According to him, before one of the deepwater fields came on stream in 2005, the country was already producing 2.4 million barrels per day and that the challenge was how to get the Organisation of Petroleum Exporting Countries’ quota to take the deepwater production to the international market.

Avuru however stated that the joint venture production which was 2.4 million barrels per day in 2005 has since declined to 1.2 million barrels per day, while the 1 million barrels per day target in deepwater is yet to be realised.

He noted that in the good olden days, any approval by the National Petroleum Investment Management Services (NAPIMS), a subsidiary of the Nigerian National Petroleum Corporation (NNPC) for building Floating Production Storage Offloading (FPSO) vessel, for instance, was done after careful studies revealed a pressing need for such an FPSO to be domiciled in Nigeria.

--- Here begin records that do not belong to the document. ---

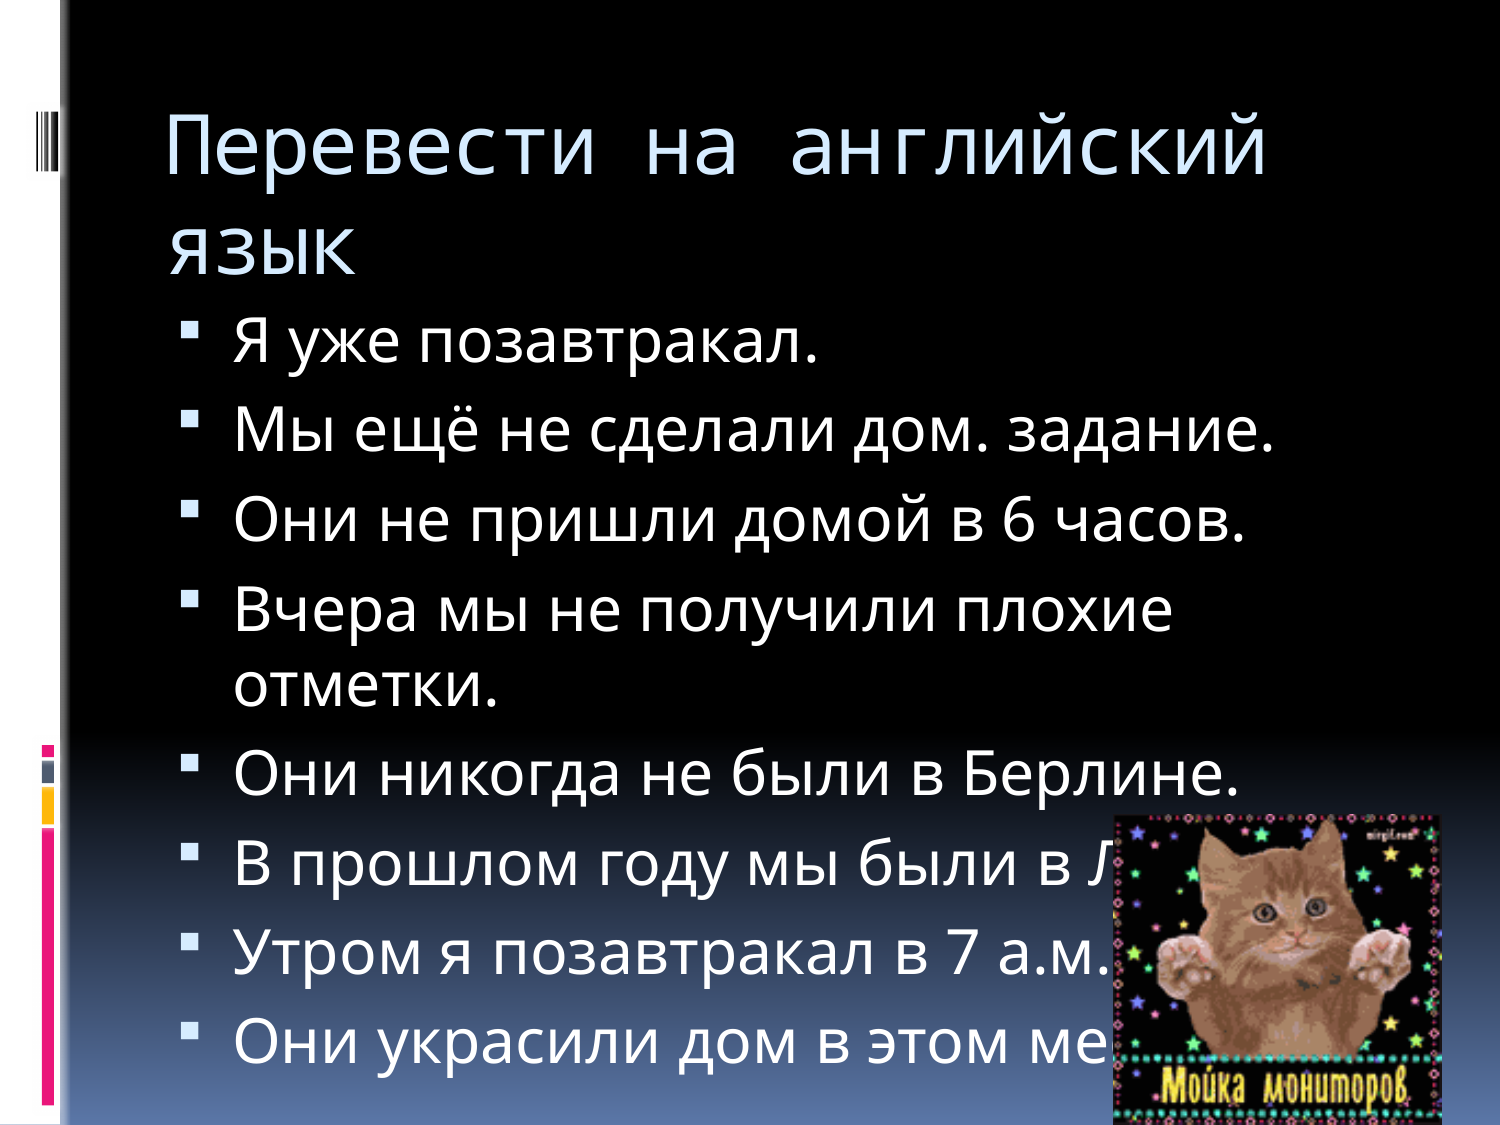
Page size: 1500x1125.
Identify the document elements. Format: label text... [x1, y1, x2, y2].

picture [1112, 813, 1442, 1125]
title Перевести на английский язык [150, 83, 1425, 234]
list Я уже позавтракал. Мы ещё не сделали дом. задание. Они не пришли домой в 6 часов. Вчера мы не получили плохие отметки. Они никогда не были в Берлине. В прошлом году мы были в Лондоне Утром я позавтракал в 7 а.м. Они украсили дом в этом месяце [150, 292, 1425, 1043]
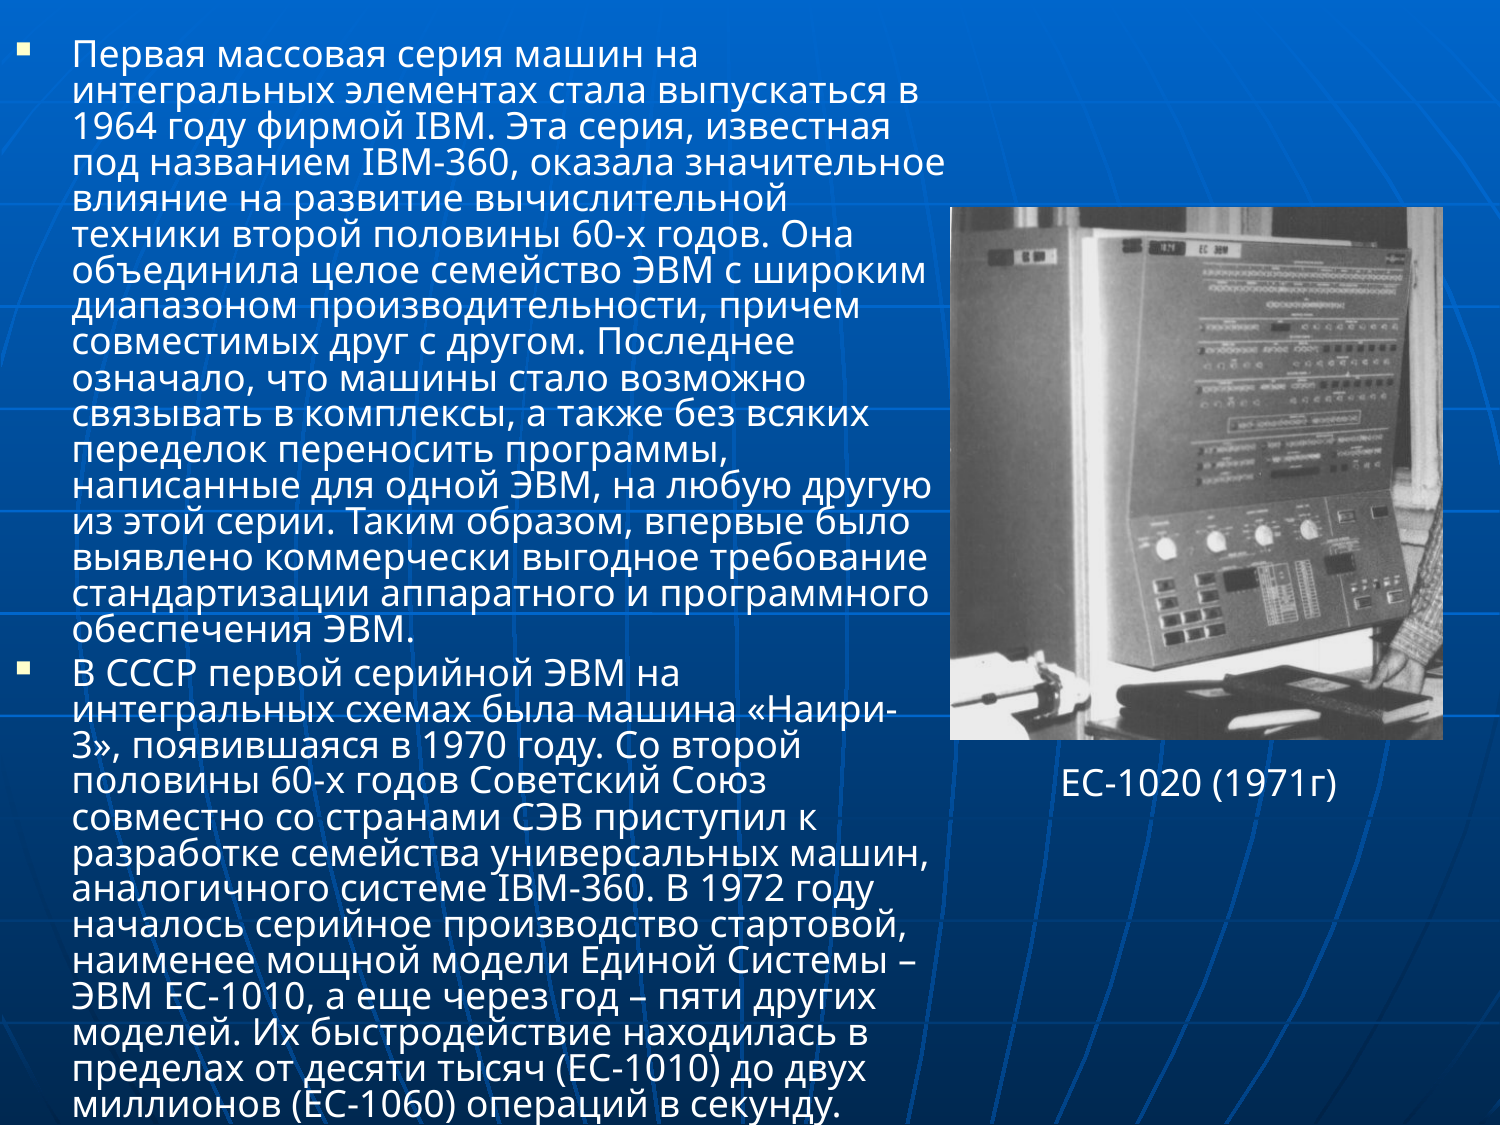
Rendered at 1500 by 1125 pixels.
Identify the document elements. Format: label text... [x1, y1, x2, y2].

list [950, 207, 1443, 740]
text_box ЕС-1020 (1971г) [974, 751, 1424, 812]
list Первая массовая серия машин на интегральных элементах стала выпускаться в 1964 году фирмой IBM. Эта серия, известная под названием IBM-360, оказала значительное влияние на развитие вычислительной техники второй половины 60-х годов. Она объединила целое семейство ЭВМ с широким диапазоном производительности, причем совместимых друг с другом. Последнее означало, что машины стало возможно связывать в комплексы, а также без всяких переделок переносить программы, написанные для одной ЭВМ, на любую другую из этой серии. Таким образом, впервые было выявлено коммерчески выгодное требование стандартизации аппаратного и программного обеспечения ЭВМ. В СССР первой серийной ЭВМ на интегральных схемах была машина «Наири-3», появившаяся в 1970 году. Со второй половины 60-х годов Советский Союз совместно со странами СЭВ приступил к разработке семейства универсальных машин, аналогичного системе IBM-360. В 1972 году началось серийное производство стартовой, наименее мощной модели Единой Системы – ЭВМ ЕС-1010, а еще через год – пяти других моделей. Их быстродействие находилась в пределах от десяти тысяч (ЕС-1010) до двух миллионов (ЕС-1060) операций в секунду. [0, 30, 963, 1095]
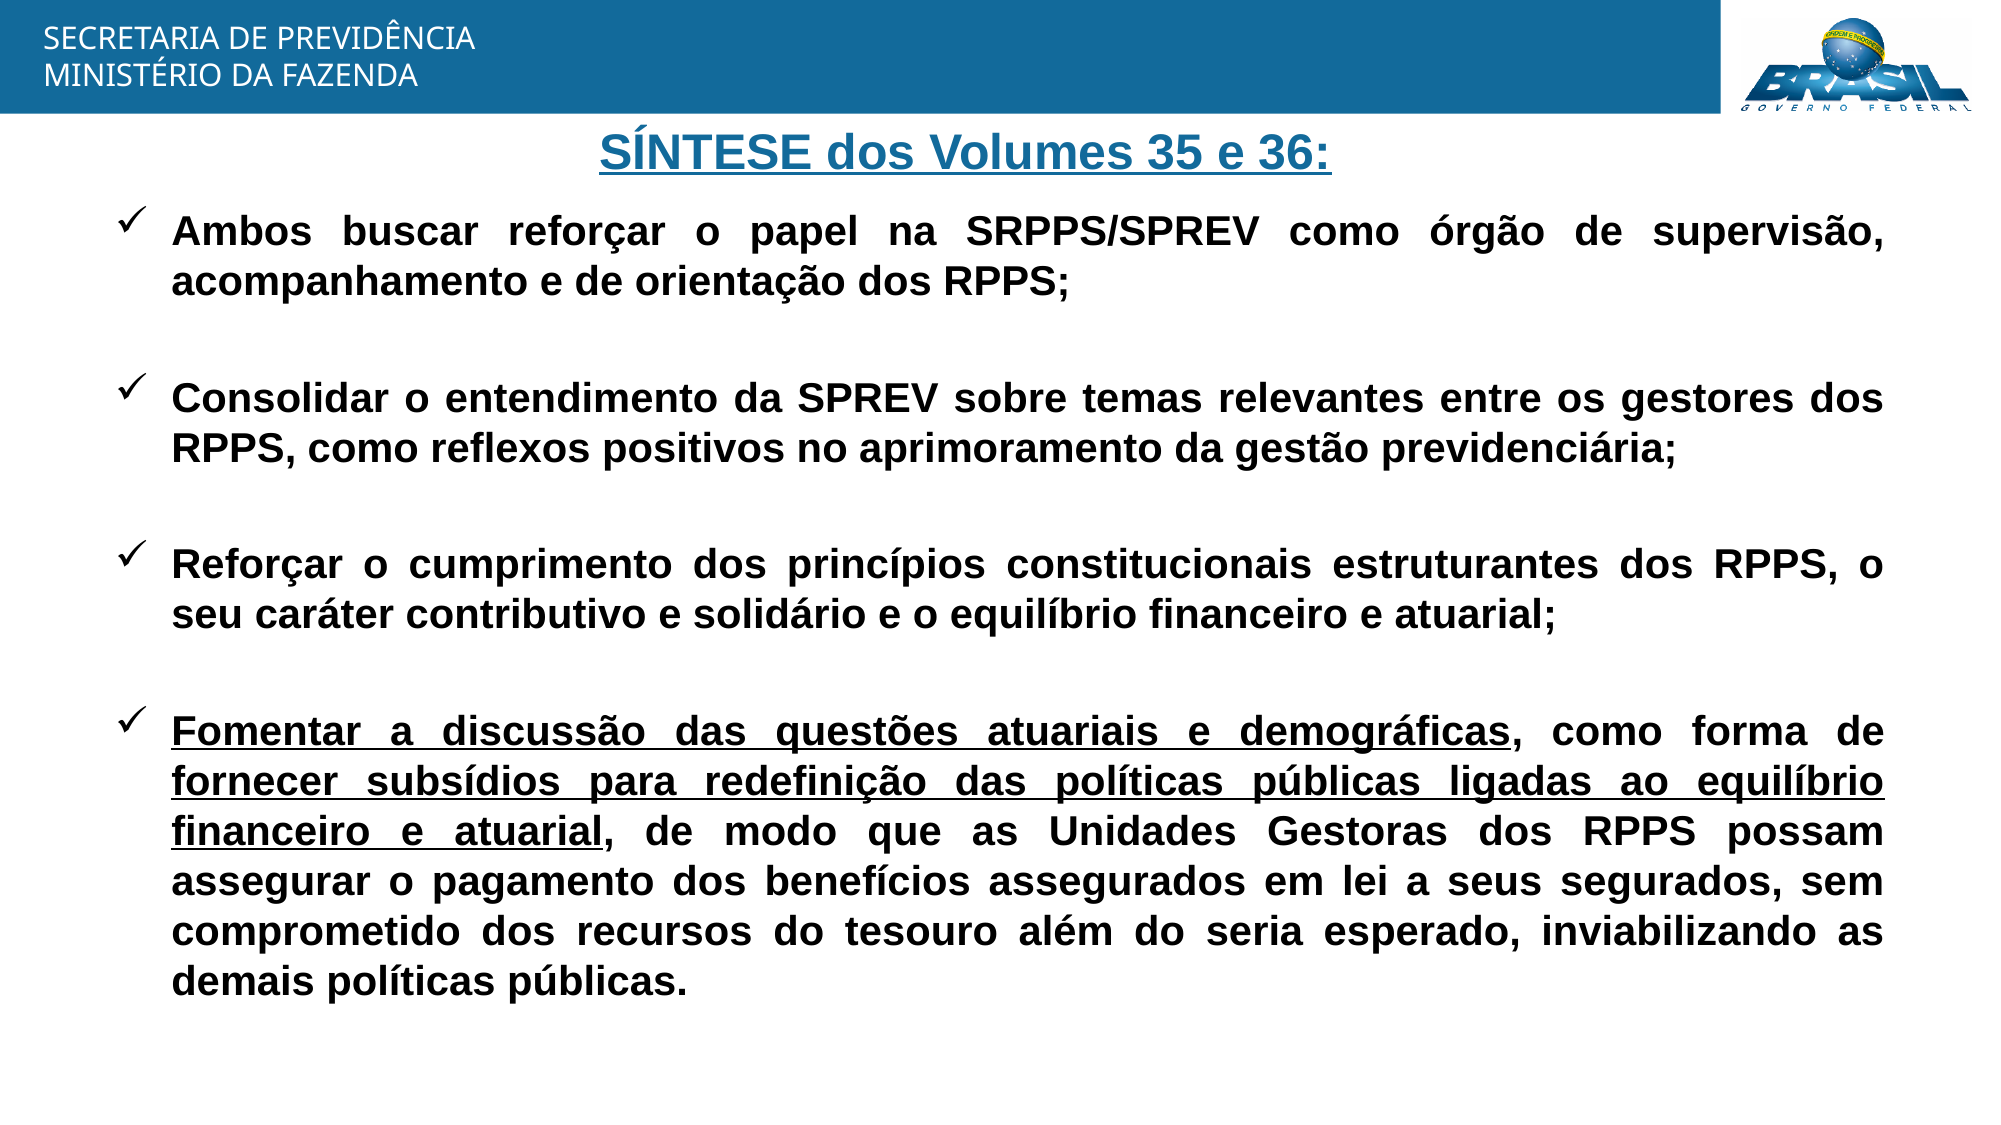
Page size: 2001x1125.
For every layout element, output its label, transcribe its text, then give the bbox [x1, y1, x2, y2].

list Ambos buscar reforçar o papel na SRPPS/SPREV como órgão de supervisão, acompanhamento e de orientação dos RPPS; Consolidar o entendimento da SPREV sobre temas relevantes entre os gestores dos RPPS, como reflexos positivos no aprimoramento da gestão previdenciária; Reforçar o cumprimento dos princípios constitucionais estruturantes dos RPPS, o seu caráter contributivo e solidário e o equilíbrio financeiro e atuarial; Fomentar a discussão das questões atuariais e demográficas, como forma de fornecer subsídios para redefinição das políticas públicas ligadas ao equilíbrio financeiro e atuarial, de modo que as Unidades Gestoras dos RPPS possam assegurar o pagamento dos benefícios assegurados em lei a seus segurados, sem comprometido dos recursos do tesouro além do seria esperado, inviabilizando as demais políticas públicas. [99, 196, 1901, 1048]
title SÍNTESE dos Volumes 35 e 36: [31, 89, 1901, 209]
picture [1741, 18, 1972, 111]
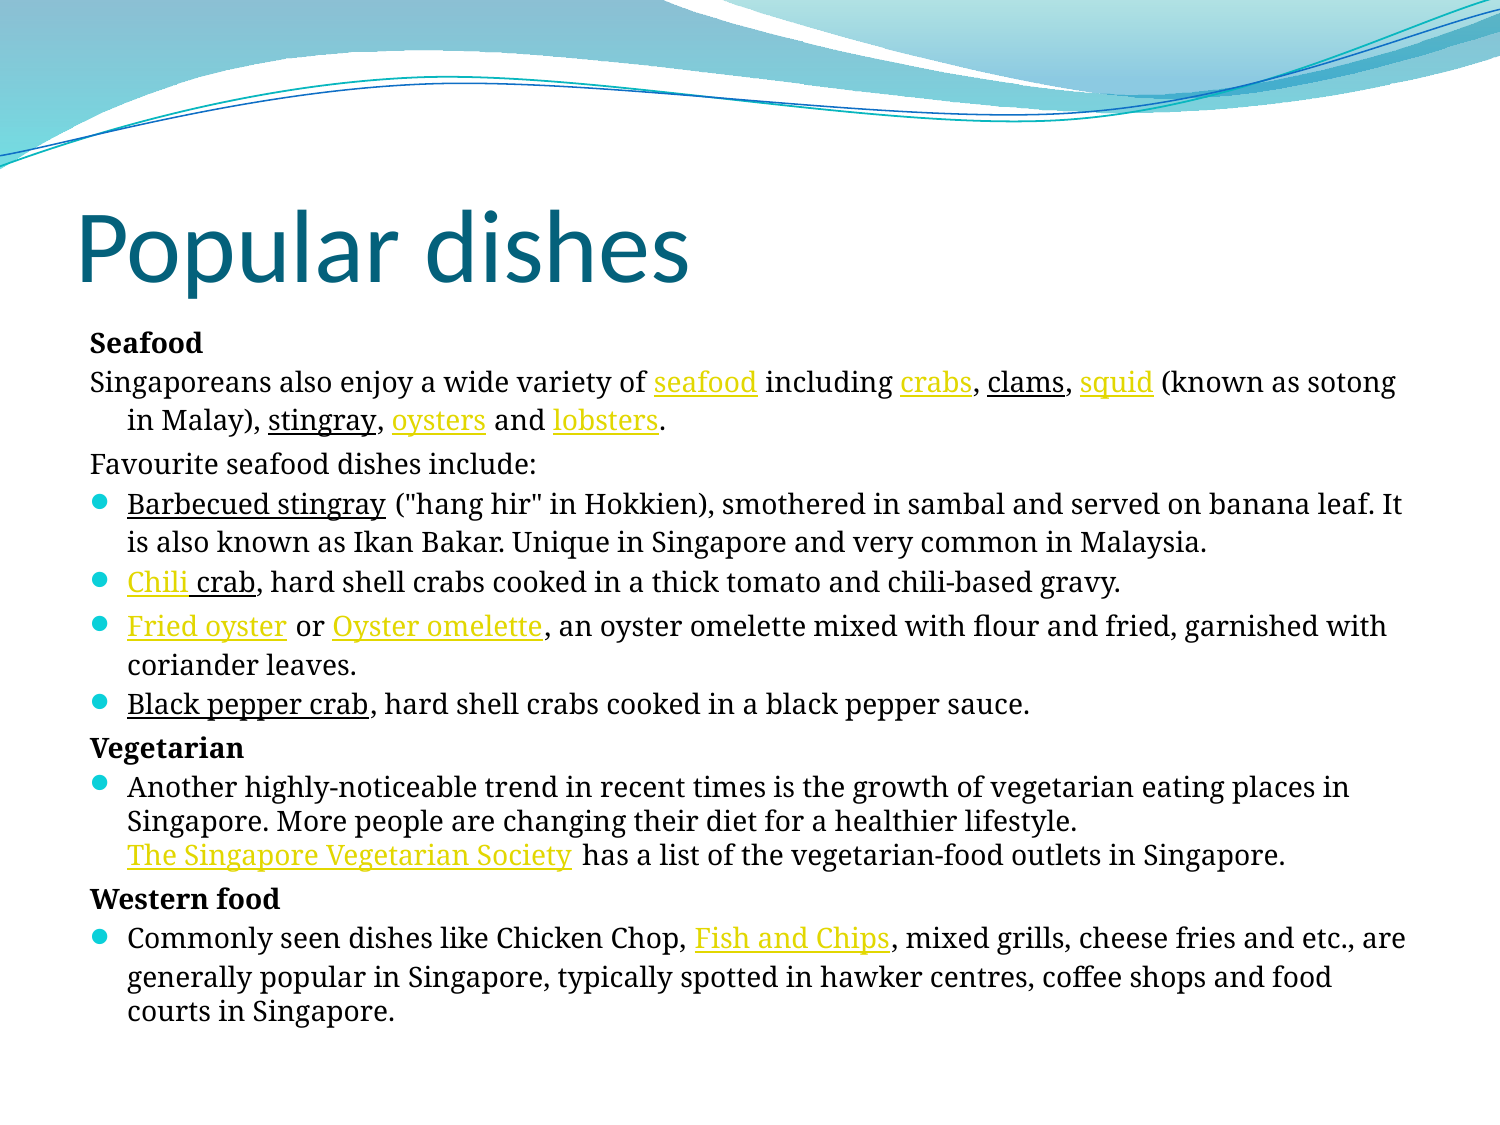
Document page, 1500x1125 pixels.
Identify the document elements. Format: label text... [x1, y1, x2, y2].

“It should not be because somebody who has a contract to bring an FPSO knows somebody in government. In the past eight years, almost everything approved by the government is because somebody has struck a good deal,” he said.

Avuru stated that the oil and gas industry has become an obstacle to the growth of Gross Domestic Product (GDP), adding that instead of contributing to 40 – 50 per cent GDP growth as in other member countries of the Organisation of Petroleum Exporting Countries (OPEC), Nigeria’s oil and gas industry has become an obstacle, contributing only 14 per cent.

He blamed the poor contribution of the industry to GDP on absence of transparency and due process, stressing that the interaction between government and the industry operators has also collapsed in the past eight years.

Avuru said in the olden days, ministers and top officials of government sat together with the operators but added that this tradition has changed in the past eight years.
“Government has after over a long period of being unwilling to listen has become unable to listen. So, when you are talking, they (government) are absent. The government that formulates policies for us now formulates policies from the point of ignorance because there was no interaction between them and those managing the business and who know where the shoe pinches, particularly in the last eight years. So, deal making has replaced due process,” Avuru explained.

Avuru further stated that the downstream sector has collapsed with the collapse of the 19 petroleum products depots across the country.

“As long as the depots do not work, it doesn’t matter how magical Lagos State Governor is, he won’t rid Lagos of those tankers,” he added.